Figure 2. Characterization of a GIRK1-Specific Activator, GiGA1.

(A) Bar graph shows the mean percentage of activation responses for GIRK2 and GIRK1/GIRK2 channels to compound 2 and its analogs, varying the position or number of methyl groups on the phenyl ring (100 μM). The chemical structure for each compound is shown on the bottom. Currents are normalized to the Ba²⁺-sensitive basal current. Compound 2.3 showed specificity for GIRK1/GIRK2 (called GiGA1). n is indicated on the graph.

(B) Traces show the current response to PrOH (100 mM), GiGA1 (100 μM), and Ba²⁺ (1 mM) for GIRK2 (top trace) and GIRK1/GIRK2 channels (bottom trace). Current-voltage plots for GIRK2 channels (top) and GIRK1/GIRK2 channels (bottom) recorded in the absence (black) and presence of PrOH (green), GiGA1 (blue), and Ba²⁺ (magenta). The arrow indicates E_K = −50 mV, with 20 mM K_out.

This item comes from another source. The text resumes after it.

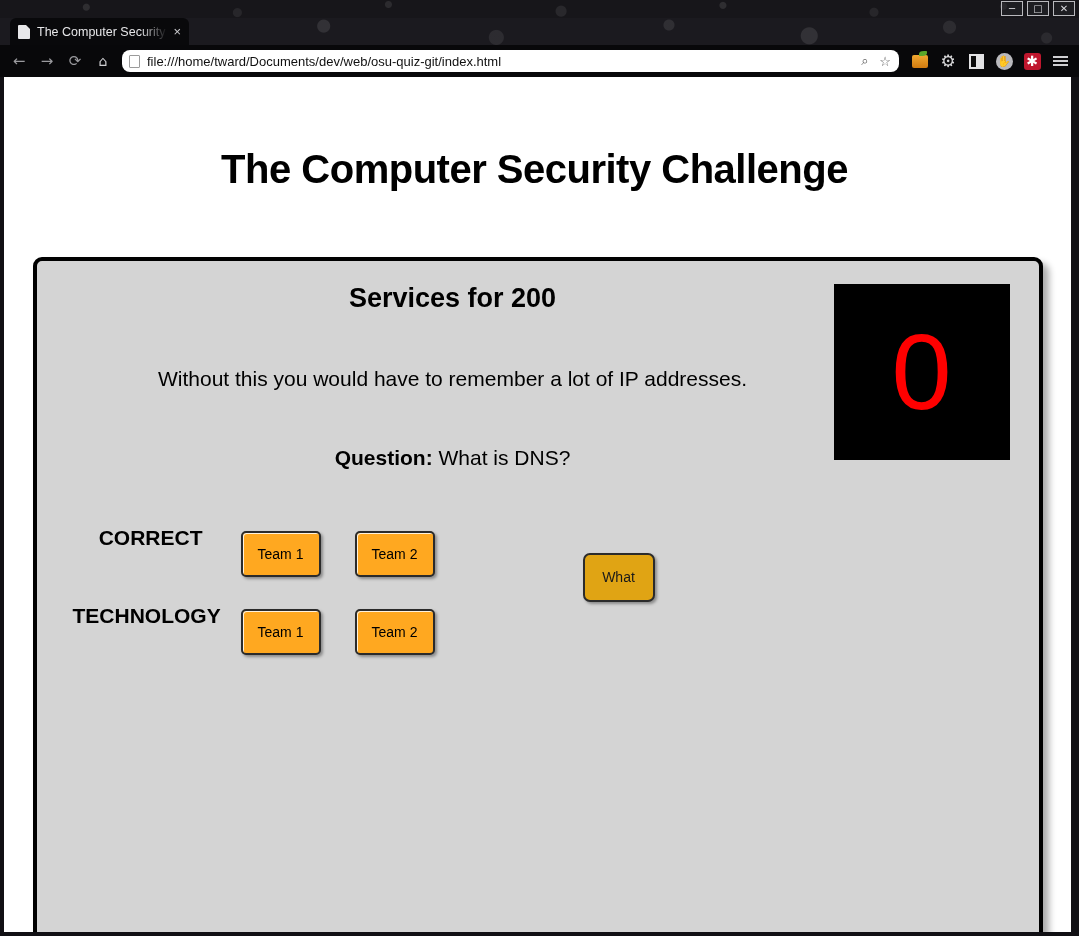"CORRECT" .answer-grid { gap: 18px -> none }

(C) Predicted binding mode of GiGA1 (white sticks) to a model of the GIRK1/GIRK2 (orange and blue cartoons, respectively) alcohol pocket from IFD. The binding pocket is depicted as a pink surface; the upper boundary of the pocket is limited by GIRK2_L344, and the lower boundary is marked by GIRK1_L233 (blue dashed line). o-methylphenyl moiety of GiGA1 is predicted to form π-π interactions with GIRK1_F46 (purple dashed line). Note the position in the pocket of 2′ CH₃ on the phenyl ring of GiGA1.

(D) Dose-response fit with the Hill equation is shown for activation of GIRK1/GIRK2 channels by GiGA1 (n = 6 cells). EC₅₀ = 31 μM and Hill coefficient = 2.0.

(E) Bar graph shows the mean change in percentage of activation for subtypes of GIRK channels to 25 μM GiGA1 (blue) and 100 mM PrOH (green). Note the specificity for GIRK1/GIRK2 subunits. n is indicated on the graph.

Error bars represent SEM on the graphs.